Rozdział 3

5 1 0
                                    

Gdy weszła przez okno do domu, na fotelu siedział wściekły ojciec.

No to mam przechlapane...- pomyślała

-Gdzie ty się szfędałaś Adrea!-  zaczął na brunetkę krzyczeć.

Usiadła na łóżku w międzyczasie myśląc jak sprawnie wyminąć wątek z Diego... Naszła ją genialną myśl. 

-Poszłam tylko na spacer. To chyba nie zbrodnia...- emanował z niej spokój, lecz tylko z pozoru, w środku krzyczała, chciała mu wszystko opowiedzieć, ale wiedziała jak to się skończy.

-Skoro poszłaś tylko na spacer to mogłaś mi o tym powiedzieć, ale nie wolałaś milczeć! Pół straży za tobą wysałałem! Mów gdzie byłaś!

-Skąd w tobie tyle agresji tato? Gdybym Ci powiedziała strażnicy nie odstąpiliby mnie na krok, a potrzebowałam chwili samotności.-wcześniej spokojny i ciepły głos, zmienił się w zimny i oschły. 

Andrea wstała i chciała schować prezent od Diego to jednej z szuflad szafki nocnej ale...

-Co tam chowasz Andrea?- spytał podejrzliwie.

-Nic ważnego...- przygryzła nerwowo wargę.

-Daj mi to...

-Ummmm wybacz tato, ale tego nie zrobię.

Przeczesała ręką włosy czekając zestresowana na reakcję ojca.

-Andreo Marietto Velaskuez, wczoraj walczysz, dzisiaj uciekasz z domu, a do tego ta kartka, której nie chcesz mi pokazać. Martwię się o ciebie.

Andrea nigdy nie lubiła kłótni z ojcem, szczególnie jak widać, że robi to w trosce o nią. Była w rozterce, gdy zobaczy od kogo jest rysunek zacznie coś podejrzewać, a co gorsza zabroni kontaktów z Diego. Krępującą ciszę przerwał Rafael,który wstał i przytulił córkę, przepraszał ją, tłumacząc, że to wszytsko z troski o jedyną osobę jaka mu została. Zaczęli wspominać czasy gdy Andrea była dzieckiem:

-A pamiętasz jak wyrwałam Ci wąsy haha! Prawie cała straż się zbiegła, tak krzyczałeś.

-Mogłaś sobie to ostatnie odpuscić- przytulił ją i zaczęli się śmiać.
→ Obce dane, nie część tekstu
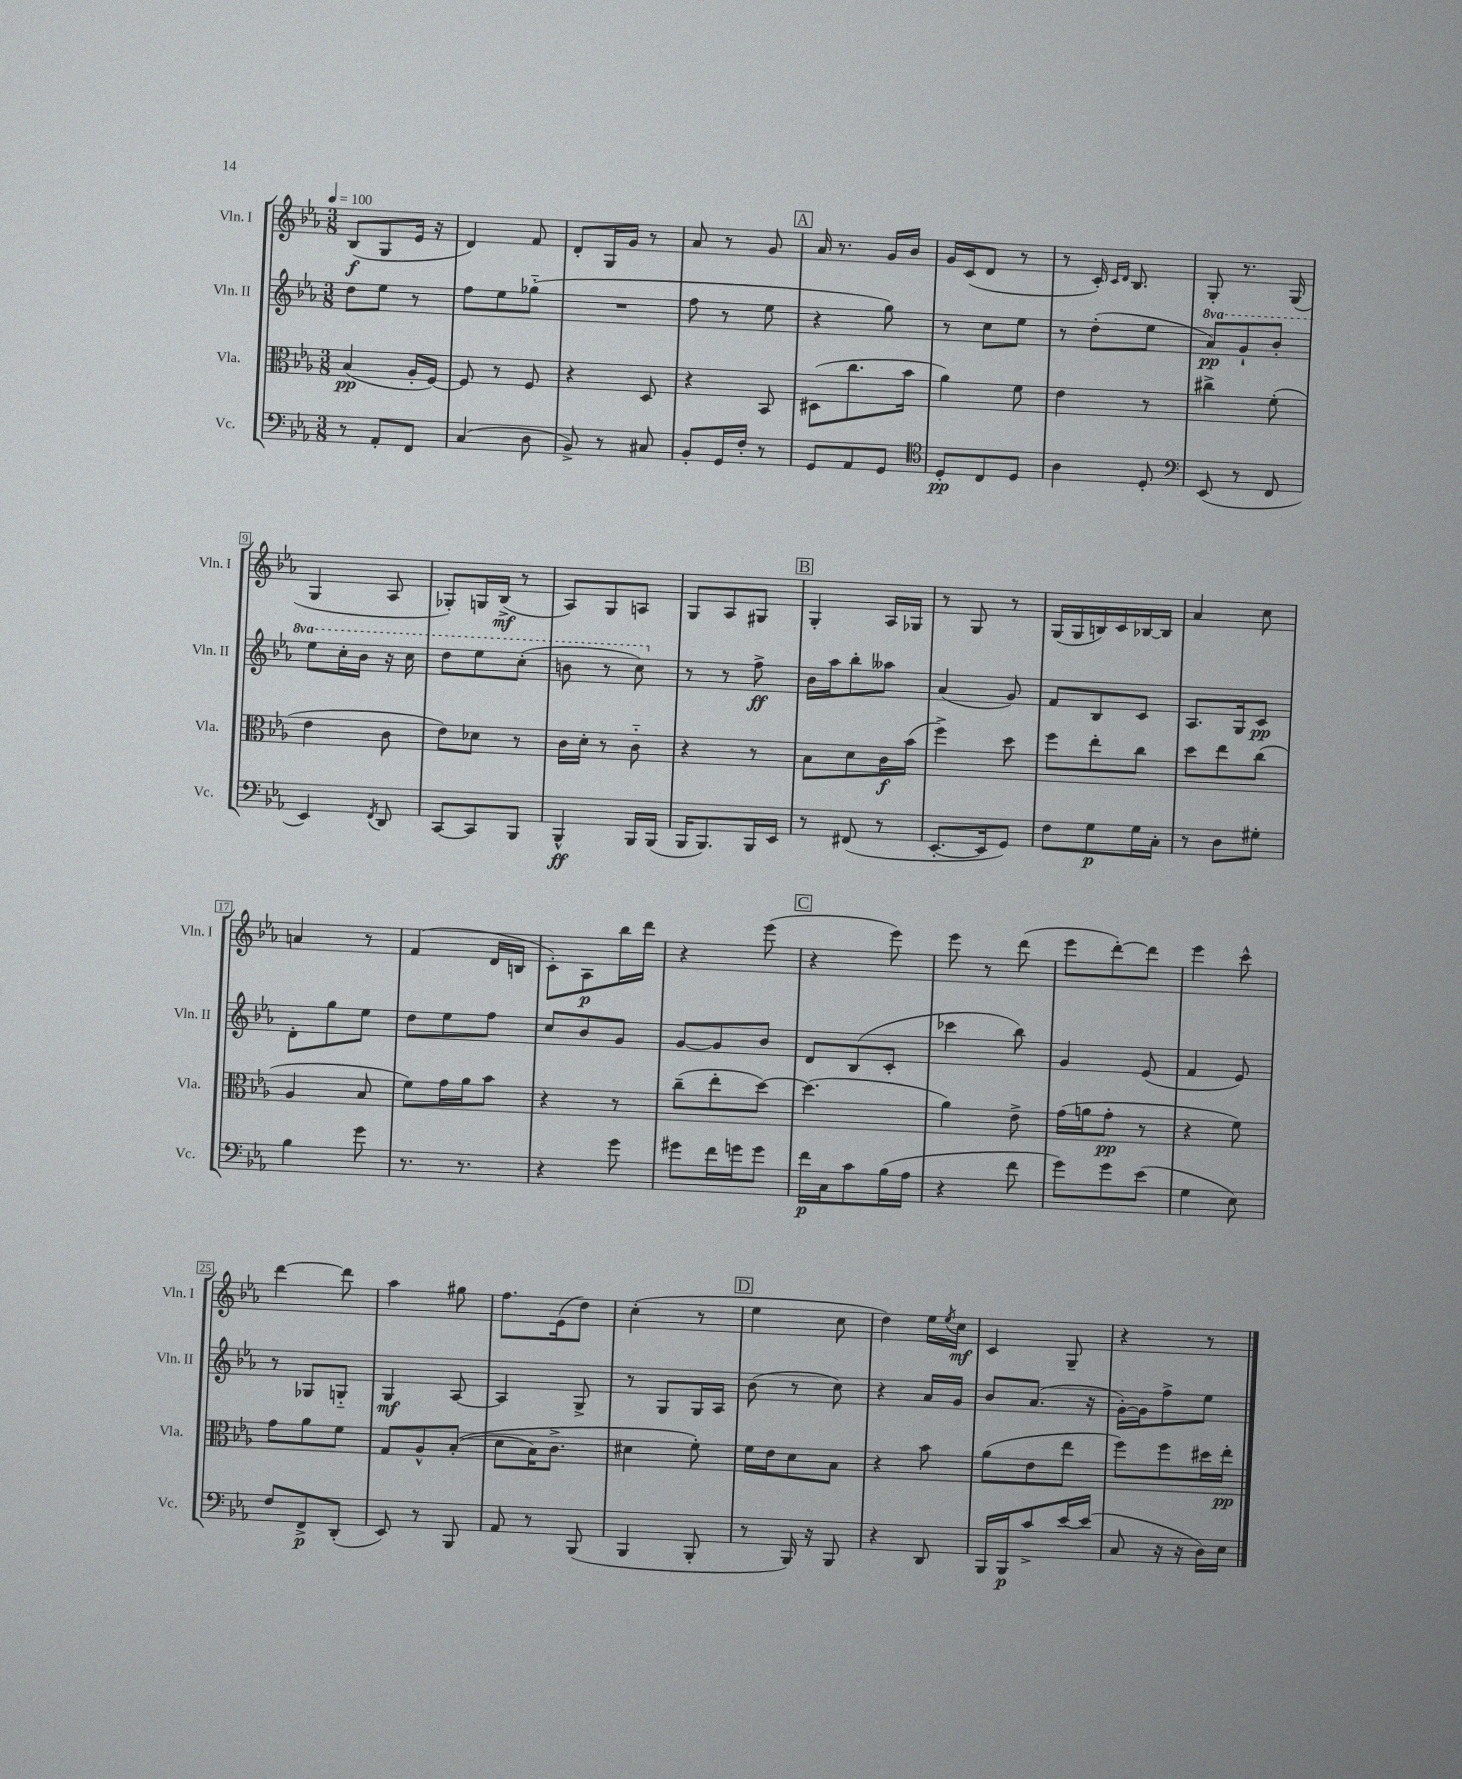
<<
\new StaffGroup <<
\new Staff = "s0" \with { instrumentName = "Vln. I" shortInstrumentName = "Vln. I" } {
    \clef treble \key ees \major \numericTimeSignature \time 3/8 \tempo 4 = 100
    bes8\f( g8 ees'16 r16 |
    d'4) f'8 |
    d'8-. g16 g'16 r8 |
    aes'8 r8 g'8 |
    \mark \markup { \box "A" } aes'16 r8. g'16 bes'16 |
    g'16 c'16( d'8 r8 |
    r8 c'16-.) \grace { c'16 d'16 } bes8. |
    g8-. r8. g16( |
    g4 aes8 |
    ges8-.) g16 bes16->\mf( r8 |
    aes8) g8 a8 |
    g8 aes8 gis8 |
    \mark \markup { \box "B" } g4-. aes16 ges16 |
    r8 g8 r8 |
    g16( g16 b16) c'16 bes16~ bes16 |
    aes'4 c''8 |
    a'4 r8 |
    f'4( d'16 b16 |
    c'8-.) aes8\p bes''16 d'''16 |
    r4 ees'''8( |
    \mark \markup { \box "C" } r4 ees'''8) |
    ees'''8 r8 d'''8( |
    ees'''8 d'''8~-.) d'''8 |
    ees'''4 c'''8-^ |
    d'''4~ d'''8 |
    aes''4 gis''8 |
    f''8. ees'16( d''8) |
    c''4-.( r8 |
    \mark \markup { \box "D" } ees''4 c''8 |
    d''4) ees''16 \acciaccatura { ees''8 } c''16\mf |
    c'4 g8-- |
    r4 r8 \bar "|." |
}
\new Staff = "s1" \with { instrumentName = "Vln. II" shortInstrumentName = "Vln. II" } {
    \clef treble \key ees \major \numericTimeSignature \time 3/8 \set Staff.ottavationMarkups = #ottavation-simple-ordinals
    d''8 ees''8 r8 |
    f''8 ees''8 ges''8-_( |
    R4. |
    f''8 r8 ees''8 |
    \mark \markup { \box "A" } r4 g''8) |
    r8 c''8 ees''8 |
    r8 d''8-.( ees''8 |
    \ottava #1 aes''8\pp) g''8-! bes''8-. |
    ees'''8 c'''16-. bes''16 r16 c'''16 |
    d'''8 ees'''8 c'''8-.( |
    b''8 r8 c'''8) \ottava #0 |
    r8 r8 f''8->\ff |
    \mark \markup { \box "B" } bes'16 aes''16 bes''8-. aeses''8 |
    aes'4( g'8) |
    f'8 bes8 c'8 |
    aes8. g16 c'8\pp |
    d'8-. g''8 ees''8 |
    d''8 ees''8 f''8 |
    c''8 bes'8 g'8 |
    g'8~ g'8 bes'8 |
    \mark \markup { \box "C" } d'8 bes8( c'8-. |
    ces'''4 bes''8) |
    g'4 ees'8( |
    f'4 ees'8) |
    r8 ges8 g8-_ |
    g4\mf aes8~ |
    aes4 g8-> |
    r8 g8 g16 aes16 |
    \mark \markup { \box "D" } bes'8( r8 c''8) |
    r4 aes'16 g'16 |
    bes'8 aes'8.( r16 |
    g'16~-.) g'16 f''8-> ees''8 \bar "|." |
}
\new Staff = "s2" \with { instrumentName = "Vla." shortInstrumentName = "Vla." } {
    \clef alto \key ees \major \numericTimeSignature \time 3/8
    bes4\pp( aes16-. f16~) |
    f8 r8 f8 |
    r4 d8 |
    r4 bes,8 |
    \mark \markup { \box "A" } dis8( c''8. bes'16 |
    aes'4) f'8 |
    ees'4 r8 |
    cis''4-> f'8-.( |
    ees'4 c'8 |
    ees'8) des'8 r8 |
    c'16 d'16-. r8 c'8-_ |
    r4 r8 |
    \mark \markup { \box "B" } bes8 d'8 c'16\f bes'16( |
    f''4->) d''8 |
    f''8 ees''8-. c''8 |
    d''8 ees''8 c''8( |
    aes4 bes8 |
    f'8) g'16 aes'16 bes'8 |
    r4 r8 |
    c''8--( ees''8-. d''8~) |
    \mark \markup { \box "C" } d''4.( |
    aes'4) ees'8-> |
    g'16( a'16 g'8-.\pp r8 |
    r4 f'8) |
    g'8 aes'8 f'8 |
    g8 aes8-^ bes8-.(\( |
    d'8 bes16) c'8.-> |
    dis'4 f'8-.\) |
    \mark \markup { \box "D" } f'16 ees'16 d'8 bes8 |
    r4 bes'8 |
    aes'8( ees'8 ees''8 |
    f''8) f''8 dis''16 ees''16-.\pp \bar "|." |
}
\new Staff = "s3" \with { instrumentName = "Vc." shortInstrumentName = "Vc." } {
    \clef bass \key ees \major \numericTimeSignature \time 3/8
    r8 aes,8-. f,8 |
    c4( d8 |
    bes,8->) r8 cis8 |
    bes,8-. g,16 f16-. r8 |
    \mark \markup { \box "A" } g,8 aes,8 g,8 |
    \clef tenor d8-.\pp c8 d8 |
    aes4 d8-. |
    \clef bass ees,8( r8 f,8 |
    ees,4) \acciaccatura { f,8 } d,8 |
    c,8~ c,8 bes,,8 |
    bes,,4-^\ff bes,,16 bes,,16( |
    bes,,16 bes,,8.) bes,,16 ees,16 |
    \mark \markup { \box "B" } r8 fis,8( r8 |
    ees,8.~-. ees,16 g,8) |
    f8 g8\p g16 c16-. |
    r8 d8 gis8-. |
    bes4 g'8 |
    r8. r8. |
    r4 g'8 |
    gis'8 f'16 g'16 g'8 |
    \mark \markup { \box "C" } f'16\p c16 c'8 bes16( aes16 |
    r4 f'8 |
    g'8) g'8 ees'8( |
    g4 ees8) |
    f8 f,8->\p d,8-.( |
    ees,8) r8 bes,,8 |
    aes,8 r8 bes,,8( |
    bes,,4 bes,,8-. |
    \mark \markup { \box "D" } r8 bes,,16) r16 bes,,8 |
    r4 d,8 |
    bes,,16 bes,,16\p c'8-> ees'16~ ees'16( |
    c8 r16 r16 d16) ees16 \bar "|." |
}
>>
>>
\layout { \context { \Score \override BarNumber.stencil = #(make-stencil-boxer 0.1 0.3 ly:text-interface::print) } }
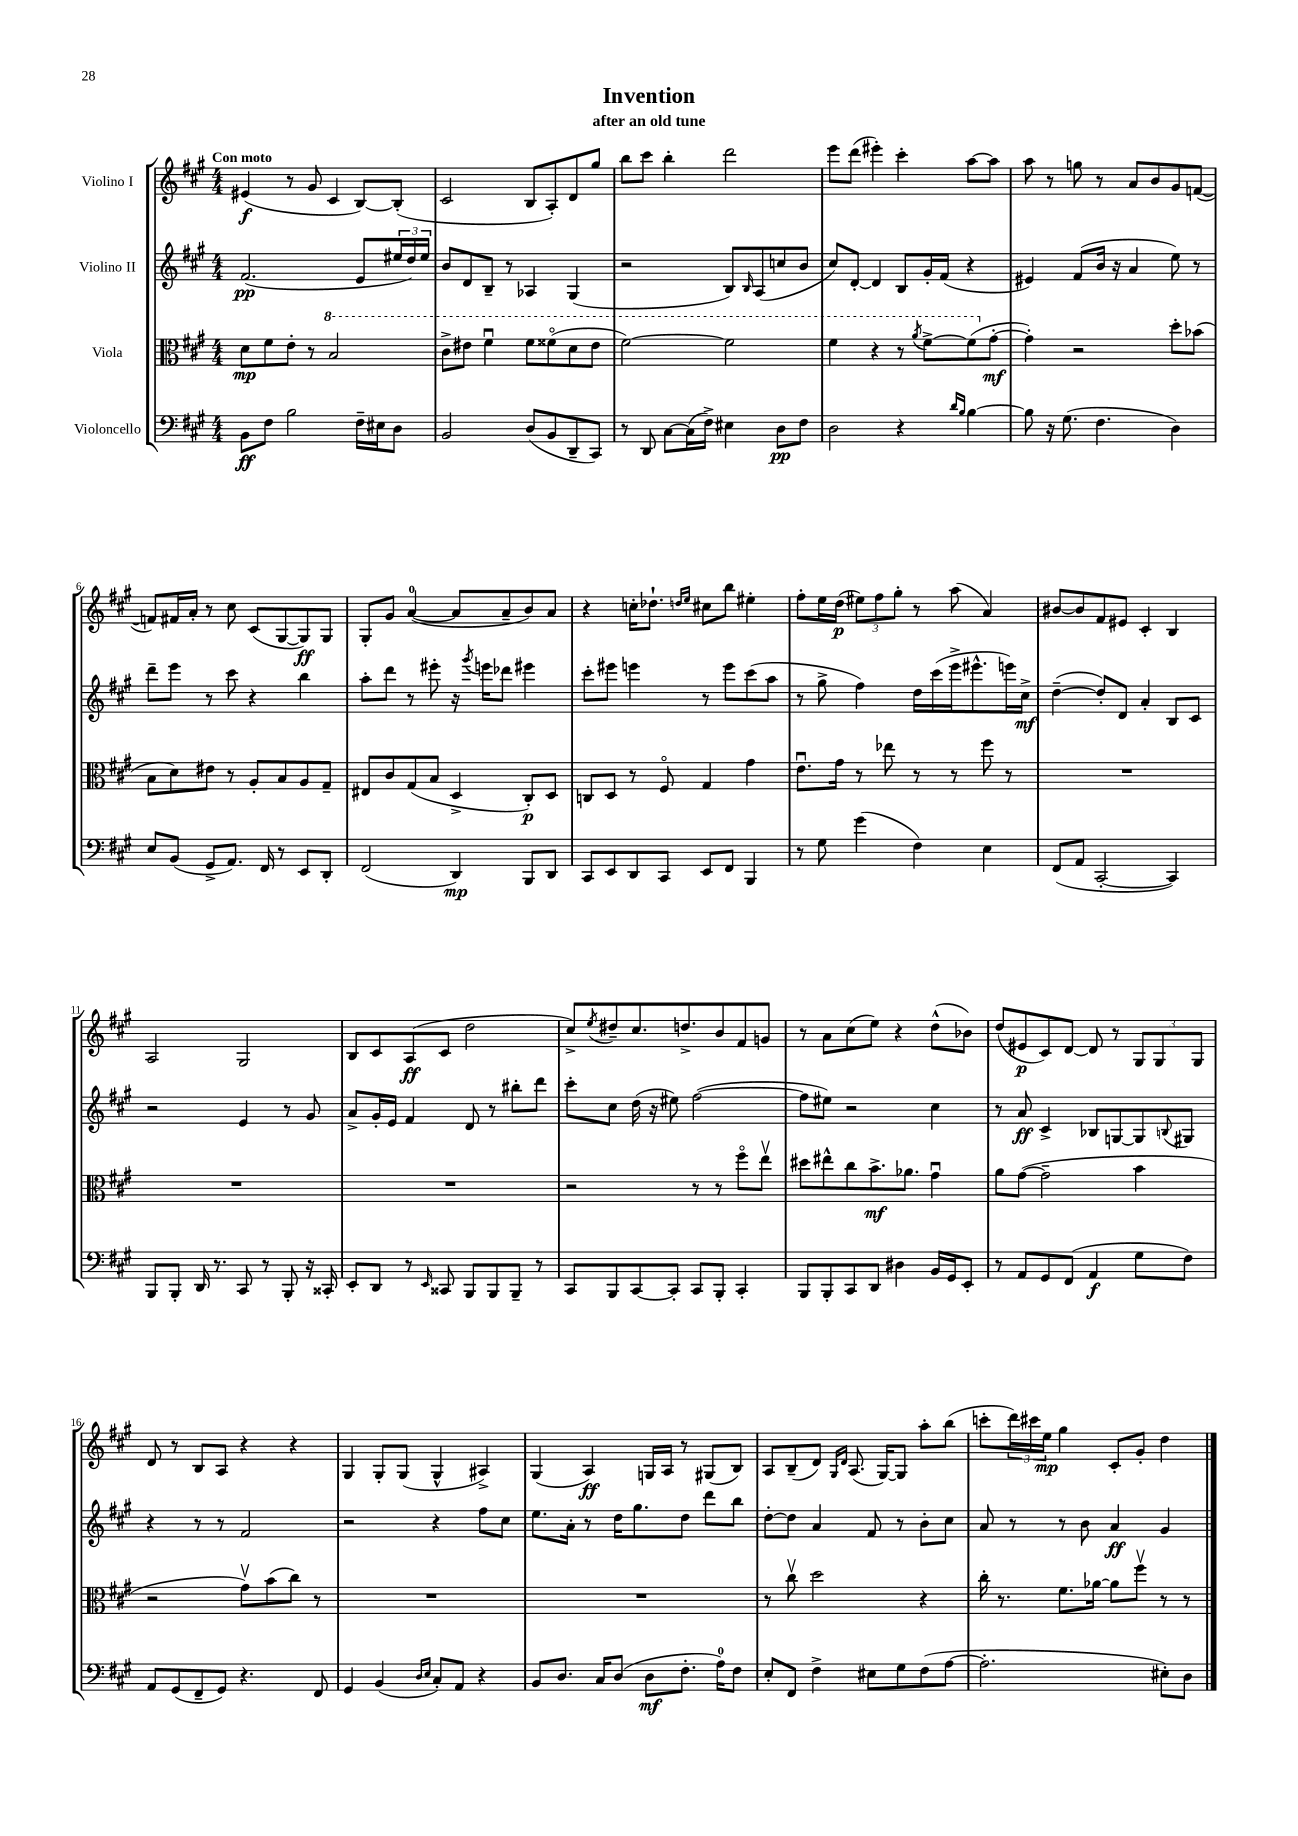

 Było prawie jak dawniej, oprócz jednego szczegółu, nie było mamy Andrei. Obojgu brakowało tej cudownej kobiety, która zawsze umiała pogodzić oba tak podobne i wybuchowe charaktery. Razem mocno to przeżywali i razem przetrwali.

-Andreo jeżeli chcesz wychodzić to z chociaż jednym ochroniarzem.

-Tato! Nie ma takiej potrzeby, nie ufasz mi?

-Oczywiście, że ufam, ale chcę abyś była bezpieczna.

-Ehhhhh.... Jeżeli go sama wybiorę.

-No dobrze...

Rozmawiali tak długimi godzinami. Zrobiło się już poźno Rafael pocałował córkę w czoło, życząc jej miłych snów i poszedł do swojej sypialni. Długo nie mógł zasnąć, ponieważ myślał wciąż o swojej żonie Andrea jest tak do niej podobna-z tą myślą udało mu się odpłynąc w krainę Morfeusza.

 W między czasię niczego nie świadomy Diego uradowany wraca do domu. Brunet nie był jeszcze świadomy, że czeka na niego wściekły i zmartwiony Alejandro, gdy tylko słyszalny był stukot butów o posadzkę z gabinetu wyszedł jego opiekun (czyt. Alejandro).

-Gdzieś ty był?! Wiesz jak sie martwiłem?! Żadnej informacji gdzie idziesz!

-Poznawałem miasto- stwierdził wzruszając ramionami. Z pewną piekną brunetką

-I dlatego tak się cieszysz?-spytał podejrzliwie.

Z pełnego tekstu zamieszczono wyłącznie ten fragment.